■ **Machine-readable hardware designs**
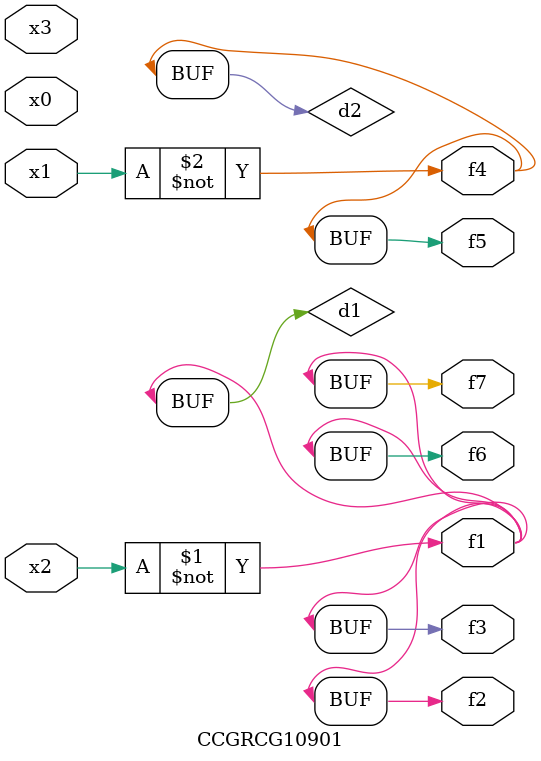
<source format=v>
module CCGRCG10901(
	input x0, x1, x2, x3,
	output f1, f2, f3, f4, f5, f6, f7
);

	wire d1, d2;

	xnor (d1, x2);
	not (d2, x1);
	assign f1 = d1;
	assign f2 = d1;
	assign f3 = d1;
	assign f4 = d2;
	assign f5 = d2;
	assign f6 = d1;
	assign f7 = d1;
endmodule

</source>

■ **YOUR INSTRUCTIONS**
Exactly as written, copy the lines from the one containing "wire d1, d2;" to the end of the entries, both ends included.

■ **ANSWER FOR THE TASK**
	wire d1, d2;

	xnor (d1, x2);
	not (d2, x1);
	assign f1 = d1;
	assign f2 = d1;
	assign f3 = d1;
	assign f4 = d2;
	assign f5 = d2;
	assign f6 = d1;
	assign f7 = d1;
endmodule

</source>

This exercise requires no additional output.